■ **DOCUMENT PASSAGE**
★ ★ ★ ★ ★

Exciting stuff - I'm starting with $bp.  I'm unpacking the bp routine to 
understand it, so if I write up a little paraphrasing here, could you 
remark if I have grasped how it works?

The thing that you inject is eval($bp).
It's legal to call it with or without a line number passed in.  If you 
call it without a line,
it is called as $bp(0).
So now you're inside function(l)
If you passed in a line, it alerts what that line number is.
If l == 0 , it doesn't alert.
while (true) - on its own, this is an idiom for looping forever, right?
So potentially forever, you do a series of things.
Use window.prompt to prompt the user that they're at the breakpoint and 
have a REPL which is
indistinguishable from jdb.  You can run ok(window) or whatever!
The user's response is stored in res.

In case they said nothing, keep going with the infinite while(true) and 
carry on to the
try-catch.
In case they typed ".", break out of while(true) and duktape can keep 
processing JS.

Now if you're still going, you reach the try-catch
On the assumption that res is legal javascript, try to evaluate it.

★ ★ ★ ★ ★

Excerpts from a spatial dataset

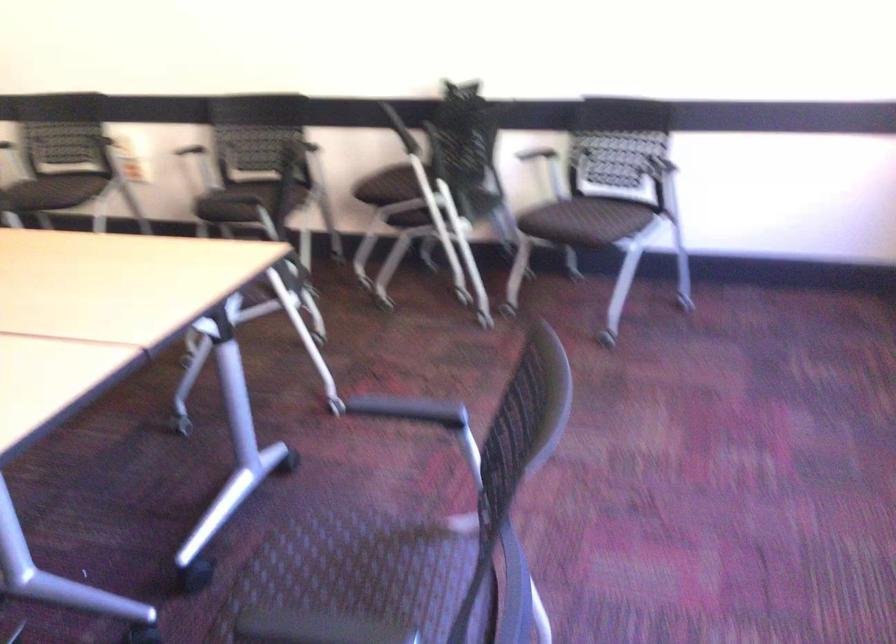
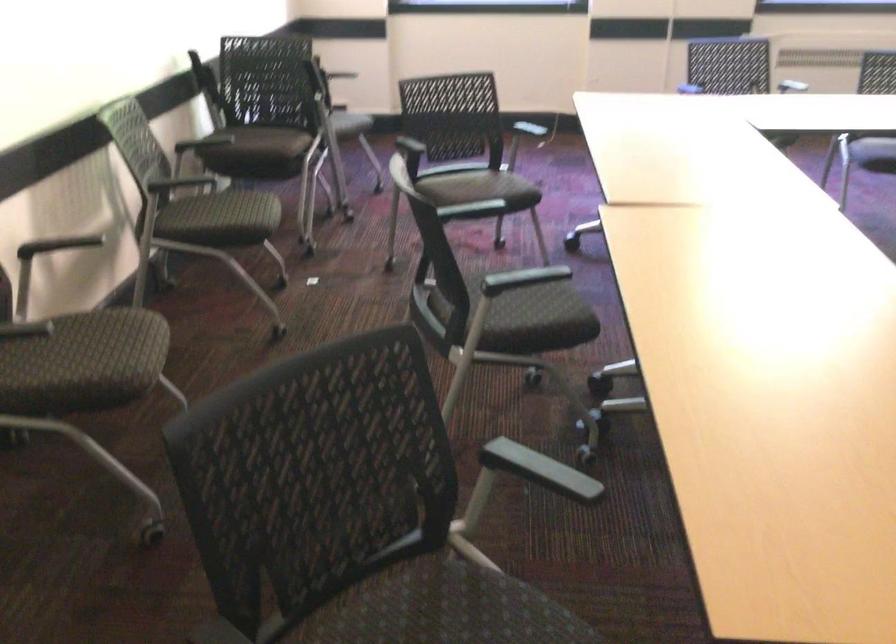
Where in the second image is the point corresponding to the point at 306,169 from the first image?

(168, 187)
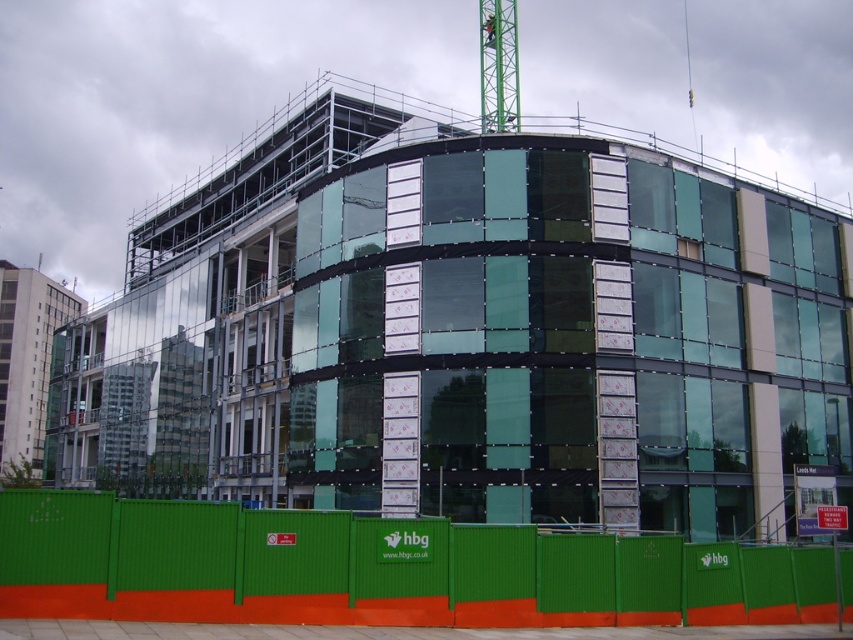
Question: Does green glass building at center appear under green corrugated plastic at lower center?

Choices:
 (A) no
 (B) yes

Answer: (A)

Question: Which point appears closest to the camera in this image?

Choices:
 (A) (492, 81)
 (B) (534, 552)
 (C) (630, 484)

Answer: (B)

Question: Estimate the real-world distances between objects in this image. Which object is closer to the green metallic crane at upper center?

Choices:
 (A) green corrugated plastic at lower center
 (B) green glass building at center

Answer: (B)

Question: Which point is closer to the camera?

Choices:
 (A) green corrugated plastic at lower center
 (B) green metallic crane at upper center
 (C) green glass building at center

Answer: (A)

Question: Can you confirm if green corrugated plastic at lower center is wider than green metallic crane at upper center?

Choices:
 (A) yes
 (B) no

Answer: (A)

Question: Does green corrugated plastic at lower center appear on the right side of green metallic crane at upper center?

Choices:
 (A) no
 (B) yes

Answer: (A)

★ ★ ★ ★ ★

■ **WORK TO DO**
1. In the post about the $bp breakpoint routine, what are the three kinds of user response at the prompt, and what does each one lead to?
2. Summarize the post about the $bp breakpoint routine in two sentences.
3. Can you continue the post about the $bp breakpoint routine, starting right after its last sentence?

■ **EXERCISE ANSWERS**
1.
- **Nothing entered:** the loop keeps going and carries on to the try-catch.
- **"." typed:** it breaks out of while(true), and duktape can keep processing JS.
- **Any other response:** it is assumed to be legal JavaScript, and the routine tries to evaluate it.

2. The writer explains that you inject eval($bp), which can be called with or without a line number and alerts the line only if one is passed. Inside an endless while(true) loop, window.prompt gives the user a REPL whose response is stored in res: "." breaks out so duktape can keep processing JS, while other input reaches a try-catch that tries to evaluate it.

3.
If it worked, alert the returned value from eval.
If there was an error, alert the error

Now continue to while(true) forever until the user enters "."

So in aggregate, when duktape hits eval($bp), it evaluates $bp, where $bp 
is JS code in its own
right which implements a self-contained REPL.  It is indistinguishable 
from jdb and will
evaluate your JS for as long as you want.  The reason why you can find out 
about things like
transitory private variables with a brief life is simply because you're 
running a REPL at any
moment in time within the JS execution.

Very cool - I had no clue this was possible without needing to understand 
the Duktape C.

Kevin


^ permalink raw reply	[flat|nested] 2+ messages in thread

* [edbrowse-dev] $bp
  2019-06-01 18:52 [edbrowse-dev] $bp Kevin Carhart
@ 2019-06-01 22:06 ` Karl Dahlke
  0 siblings, 0 replies; 2+ messages in thread
From: Karl Dahlke @ 2019-06-01 22:06 UTC (permalink / raw)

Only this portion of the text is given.